## Prompt
Reproduce the listing below in full and exactly; no pictures belong in the copy.

== Extracted entries ==

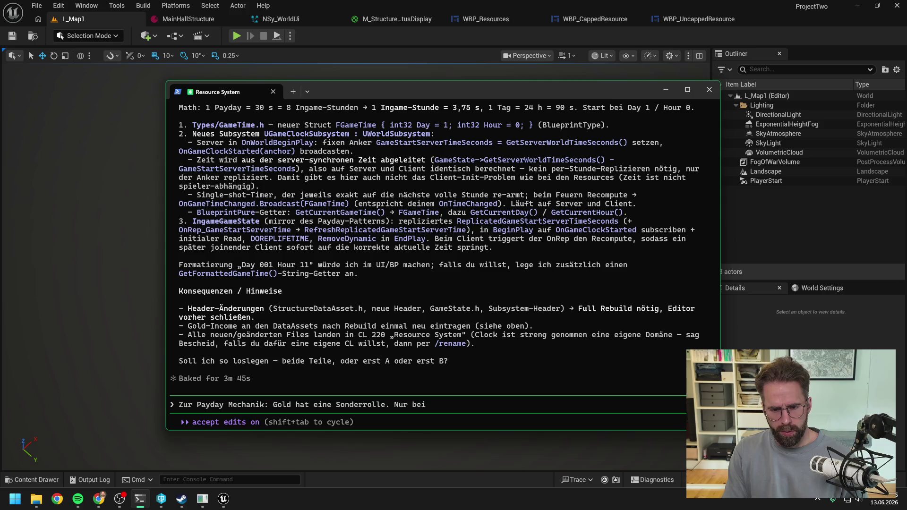
{"action": "type", "text": "m Gold kommt alles Gold"}
{"action": "type", "text": "on der M"}
{"action": "key", "text": "BackSpace"}
{"action": "key", "text": "BackSpace"}
{"action": "key", "text": "BackSpace"}
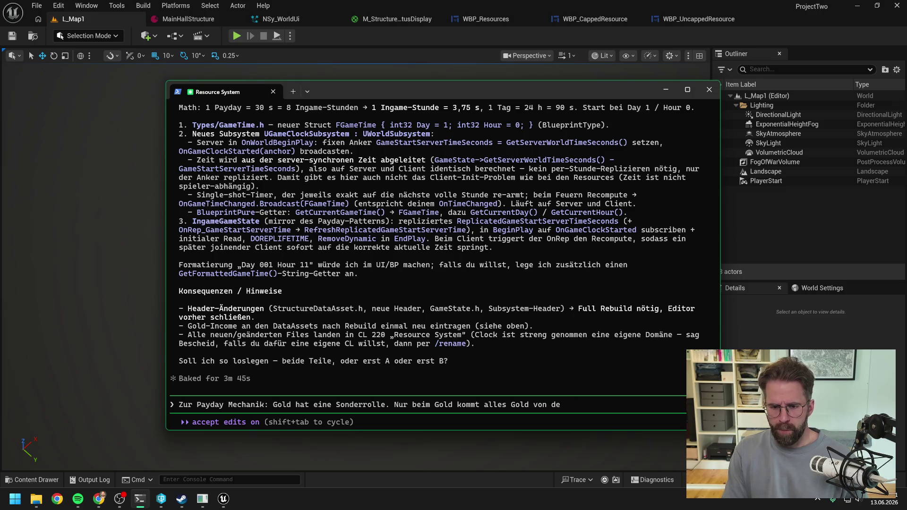
{"action": "type", "text": "der"}
{"action": "key", "text": "BackSpace"}
{"action": "key", "text": "BackSpace"}
{"action": "key", "text": "BackSpace"}
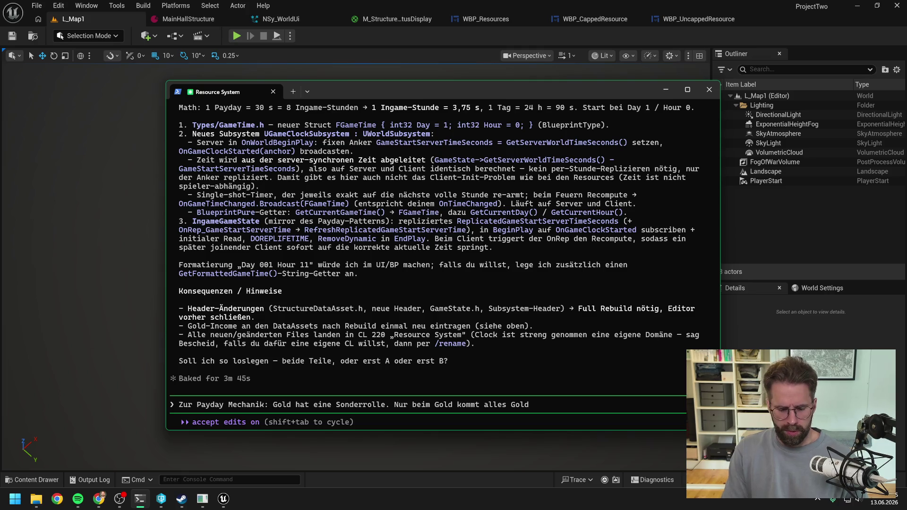
{"action": "type", "text": "auf einmal"}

===

## Reply to the task
{"action": "type", "text": "m Gold kommt alles Gold"}
{"action": "type", "text": "on der M"}
{"action": "key", "text": "BackSpace"}
{"action": "key", "text": "BackSpace"}
{"action": "key", "text": "BackSpace"}
{"action": "type", "text": "der"}
{"action": "key", "text": "BackSpace"}
{"action": "key", "text": "BackSpace"}
{"action": "key", "text": "BackSpace"}
{"action": "type", "text": "auf einmal"}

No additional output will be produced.